Jacksonville’s Playhouse on the Square presents Under Milk Wood by Dylan Thomas, a 1954 radio drama in which an omniscient narrator lets the audience in on the thoughts and dreams of the inhabitants of a Welsh fishing village. Sept. 18-20. After that comes Pearl’s Place, a new play by area favorite Ken Bradbury Oct. 2-4 and 9-11. Another radio play, The Battling Bickersons, stars artistic directors Rich and Laurie McCoy. Oct. 16-18. 68 East Central Park, Jacksonville. Tickets can be purchased in person at Our Town Books in Jacksonville or by calling 217-491-3977.
Millikin University Department of Theatre and Dance will present acclaimed playwright Roberto Aguirre-Sacasa’s Rough Magic. In it, characters from The Tempest are transported to modern day New York in this fantasy inspired by Shakespeare as well as X-Men. Sept. 30-Oct. 4. Albert Taylor Theater, 1184 West Main Street, Decatur. For tickets call 424-6318.
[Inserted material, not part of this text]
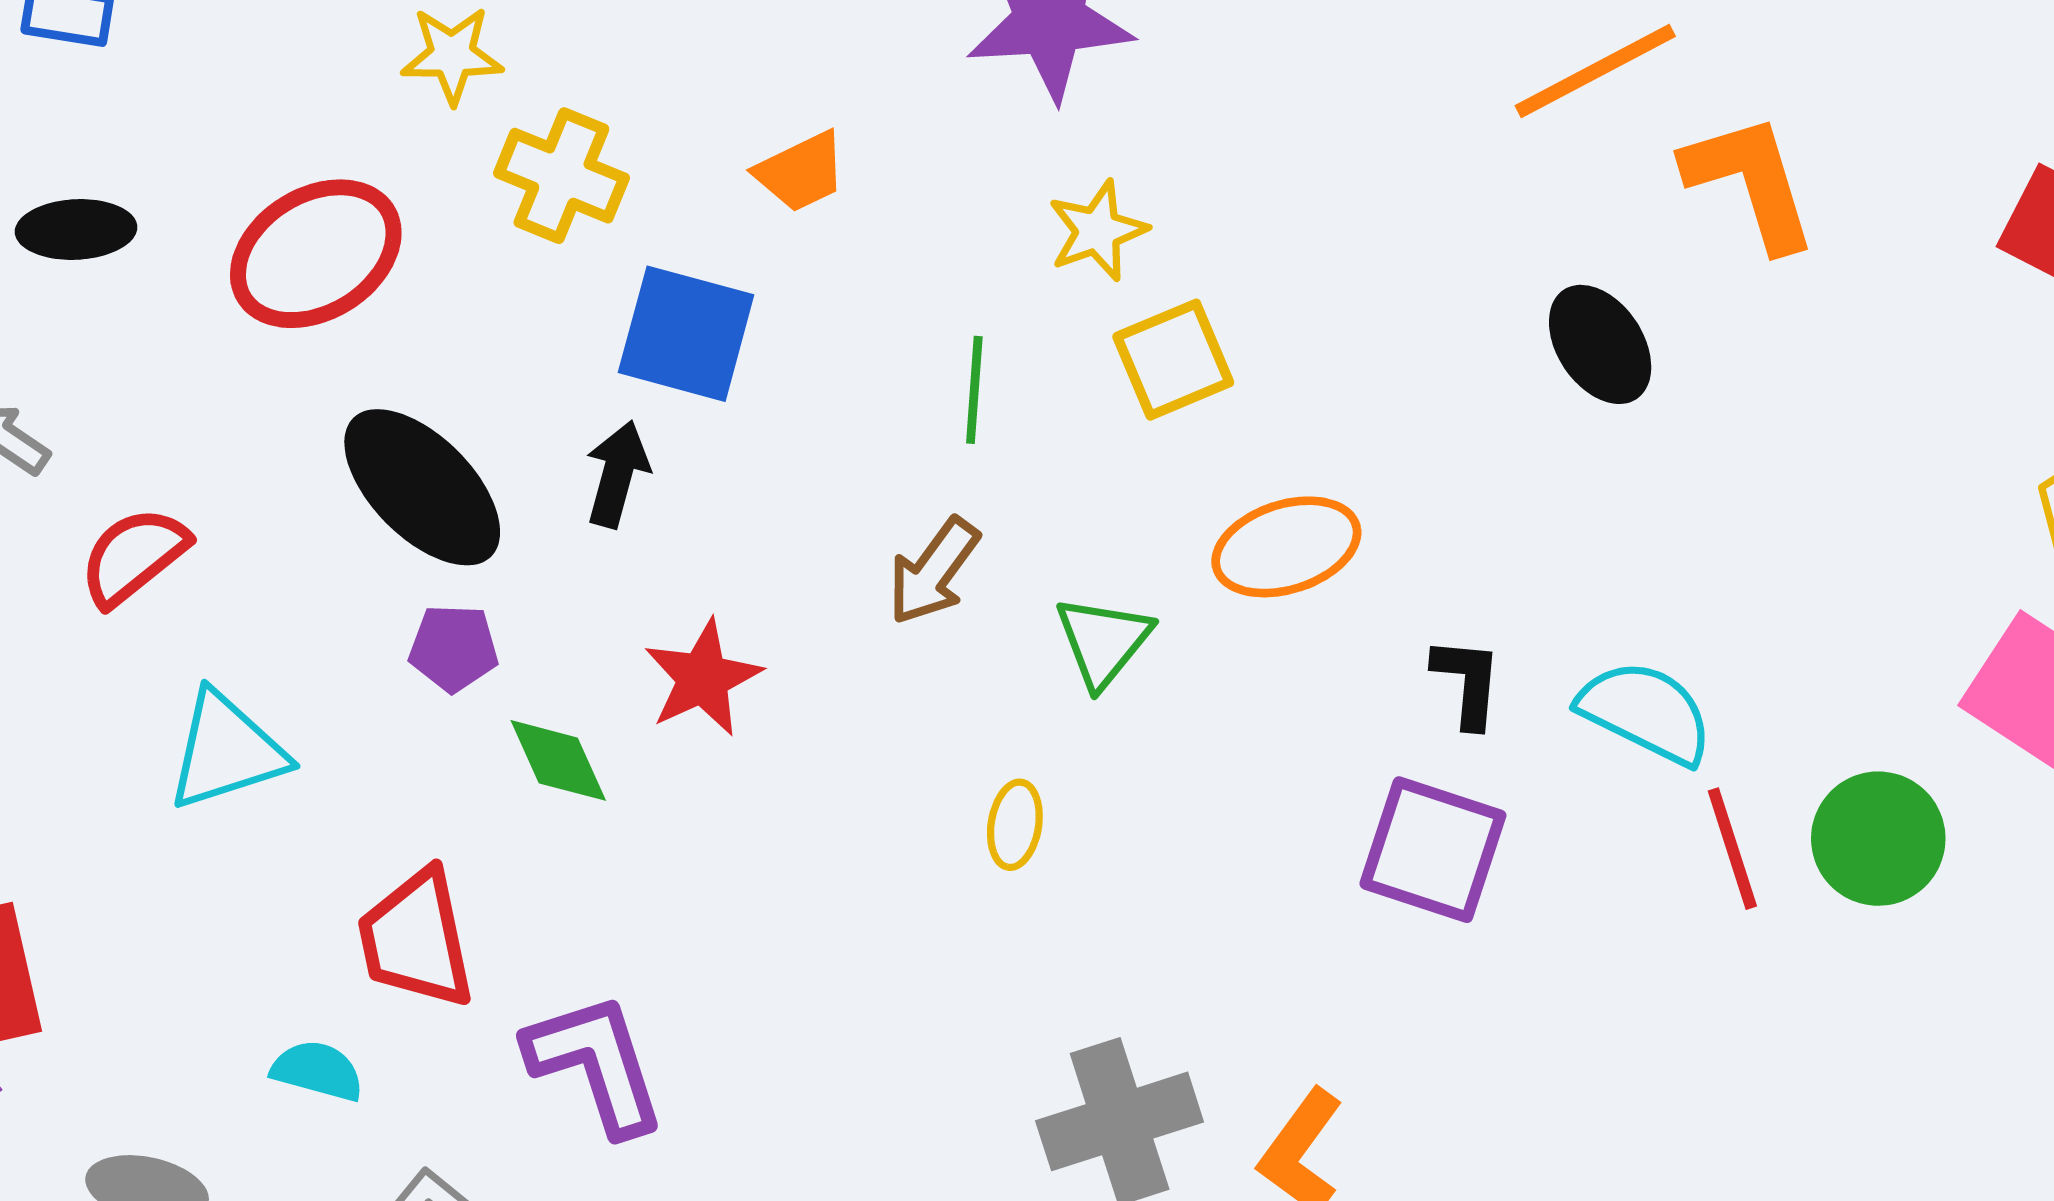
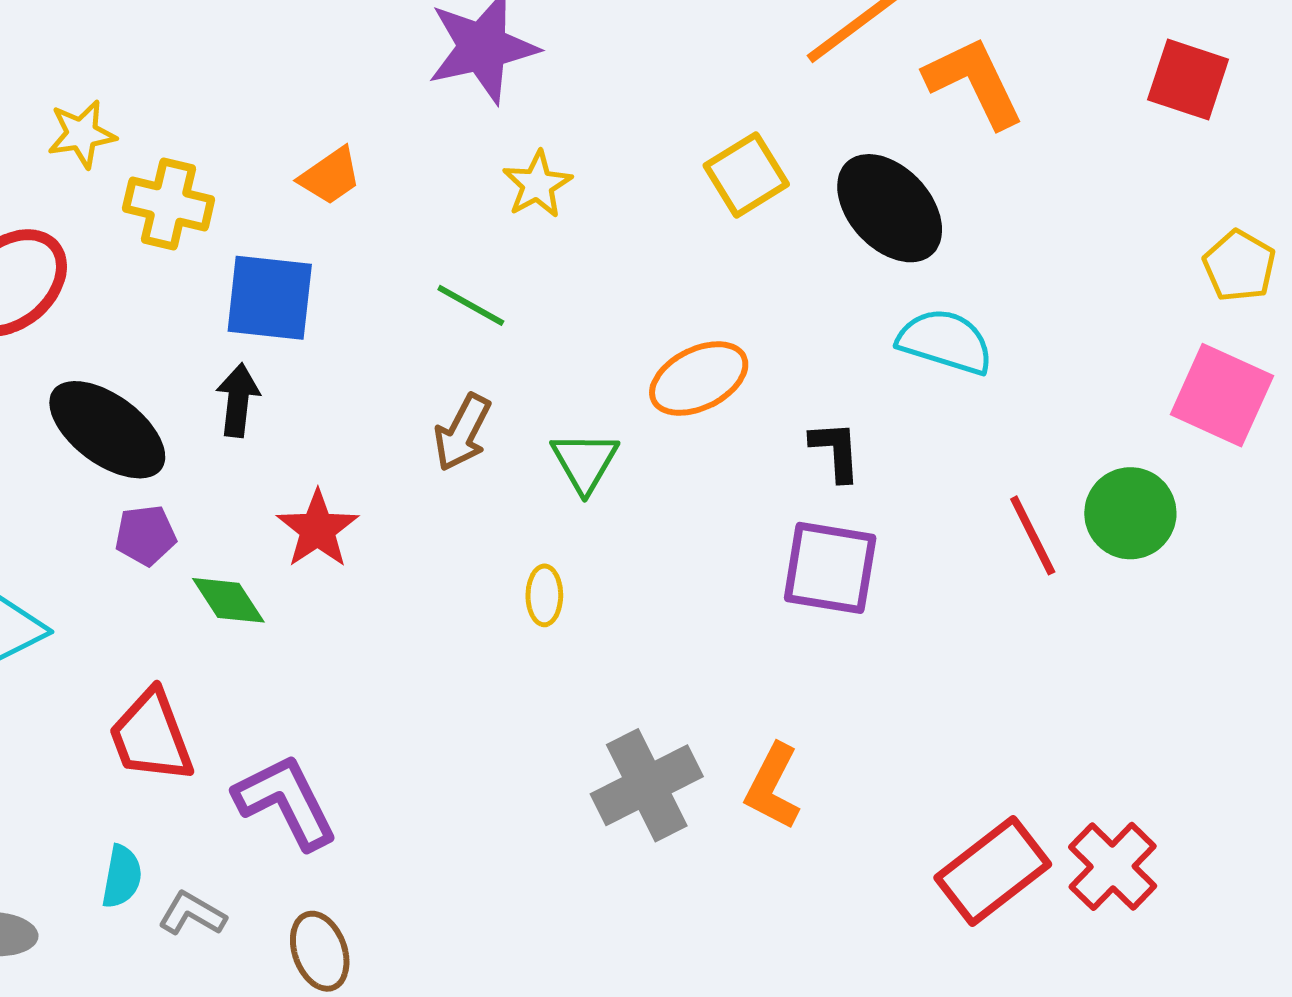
black ellipse: (1600, 344) -> (890, 208), size x1.4
yellow square: (1173, 360) -> (746, 175), moved
green line: (974, 390) -> (471, 305), turned -56
cyan semicircle: (1646, 712) -> (945, 341), moved
cyan semicircle: (317, 1071) -> (122, 877), moved, turned 94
If you’re willing to make the trip to St. Louis, some big, raucous musicals and compelling historical drama await you there. The Fox Theatre will have Matilda: the Musical, the Tony award-winning stage version of Roald Dahl’s classic children’s book. It runs Oct. 21- Nov. 1. Following that, Mamma Mia, the musical for ABBA lovers, makes a short appearance Nov. 6-8. 527 N. Grand Blvd, St. Louis. www.fabulousfox.com.
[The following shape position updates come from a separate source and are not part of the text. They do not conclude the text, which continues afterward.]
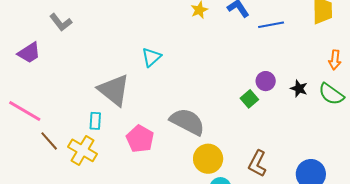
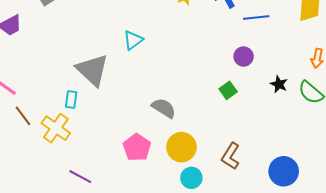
purple circle: (266, 81) -> (244, 57), moved
gray semicircle: (187, 122) -> (164, 108), size x0.7
pink pentagon: (140, 139) -> (137, 147), moved

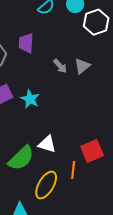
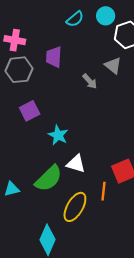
gray triangle: (82, 66) -> (113, 65), moved, turned -42
cyan star: (30, 99) -> (58, 135), moved

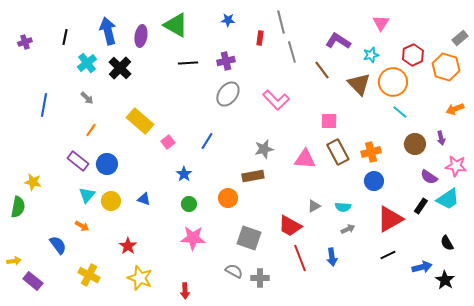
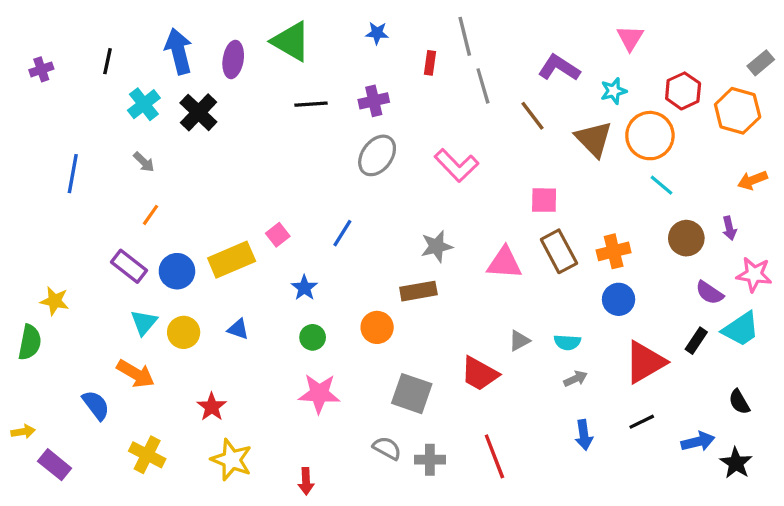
yellow rectangle: (140, 121) -> (232, 260), moved, turned -64
orange arrow: (82, 226) -> (136, 374), size x1.6
blue arrow: (332, 257) -> (584, 435), moved
red line: (300, 258) -> (494, 456), moved

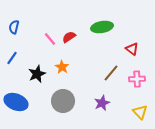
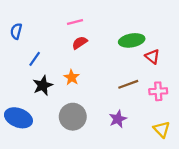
green ellipse: (102, 27) -> (132, 40), moved
pink line: (50, 39) -> (75, 22), moved, turned -64
blue line: (12, 58) -> (35, 59), moved
brown line: (111, 73) -> (128, 84), turned 30

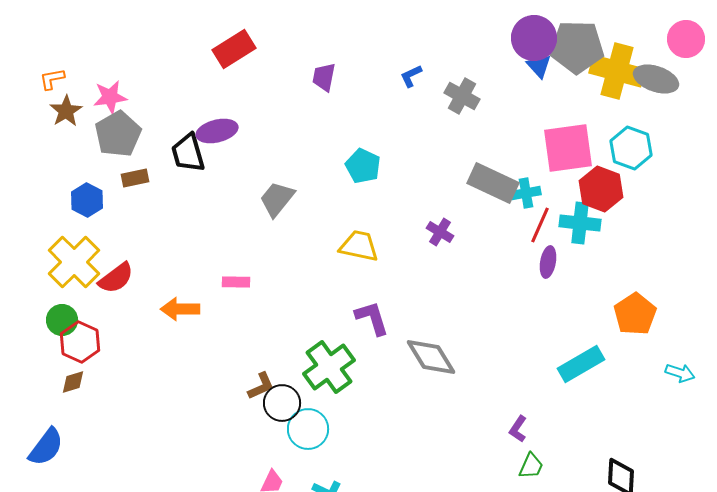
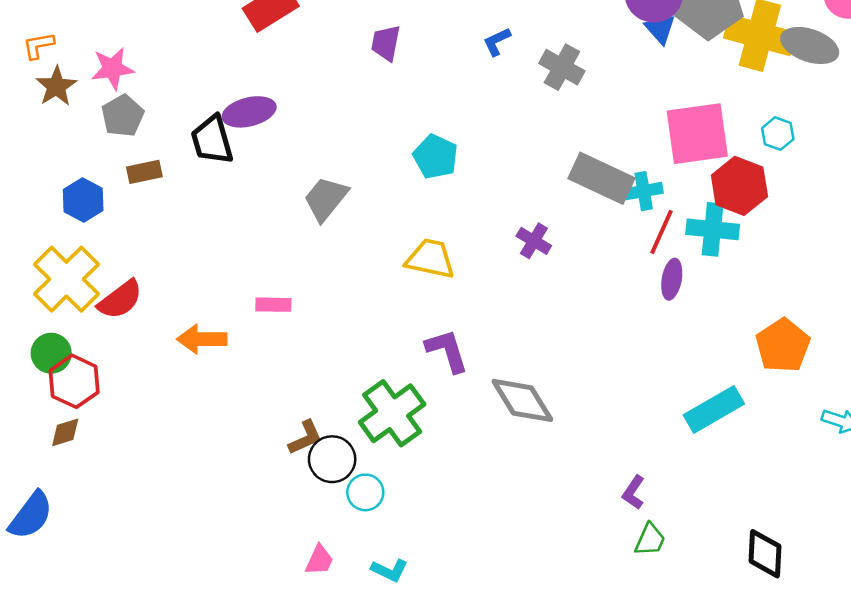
gray pentagon: (118, 134) -> (123, 116), size x0.7
cyan hexagon: (631, 148) -> (778, 134), size x0.6
cyan circle: (308, 429) -> (365, 492), size x0.7

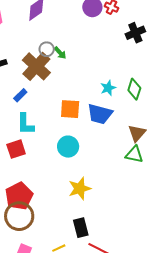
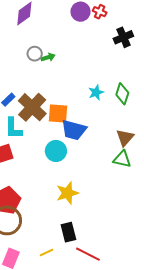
green arrow: (60, 53) -> (48, 57), turned -64
brown cross: (36, 66) -> (32, 107), moved
blue trapezoid: (100, 114) -> (74, 130), moved

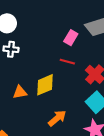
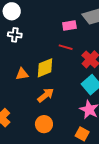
pink rectangle: (71, 38) -> (69, 26), turned 48
orange arrow: (57, 118) -> (46, 95), moved

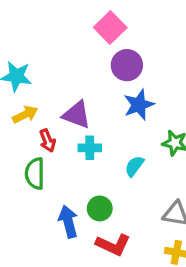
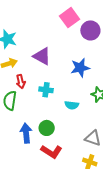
purple circle: (127, 65) -> (90, 30), moved
purple triangle: (77, 115) -> (42, 56), moved
cyan semicircle: (134, 166) -> (72, 105), turned -128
The Repertory Theatre of St. Louis will present All The Way, the story of Lyndon Johnson’s maneuvers and manipulation in the White House to pass the Civil Rights Act. Sept. 9-Oct. 4. Angel Street (Gaslight) is a psychological thriller in which a husband schemes to make his wife doubt her own memories. Oct. 14-Nov. 8. 130 Edgar Road, Webster Groves. www.repstl.org or
And if you’re going to make a weekend of it, Chicago theater will make it worth your while. Several plays promise to be particularly interesting. Profiles Theatre is presenting Beth Henley’s darkly humorous and suspenseful The Jacksonian Aug. 27-Oct.11. 4139 N. Broadway, Chicago. www.profilestheatre.org. At The Goodman Theatre, Pulitzer Prize-winning Disgraced is the story of a Muslim-American man and his wife and a night of explosive conversations about race and identity. Sept. 12-Oct. 18. Feathers and Teeth features a 13-year-old girl who thinks her stepmom is a demon. Turns out she’s right. This dysfunctional family drama promises to be both eerie and funny. Sept 29-Oct. 18. 170 N. Dearborn St., Chicago. www.goodmantheatre.org. At Steppenwolf Theatre Company Frank Galati’s adaptation of John Steinbeck’s East of Eden is on stage Sept. 17-Nov. 15. 1650 N. Halsted, Chicago. www.steppenwolf.com. Theater Wit will stage The (curious case of the) Watson Intelligence, a Pulitzer finalist that incorporates time travel, the history of communication and love. Sept. 17-30. 1229 W. Belmont, Chicago.www.theaterwit.org.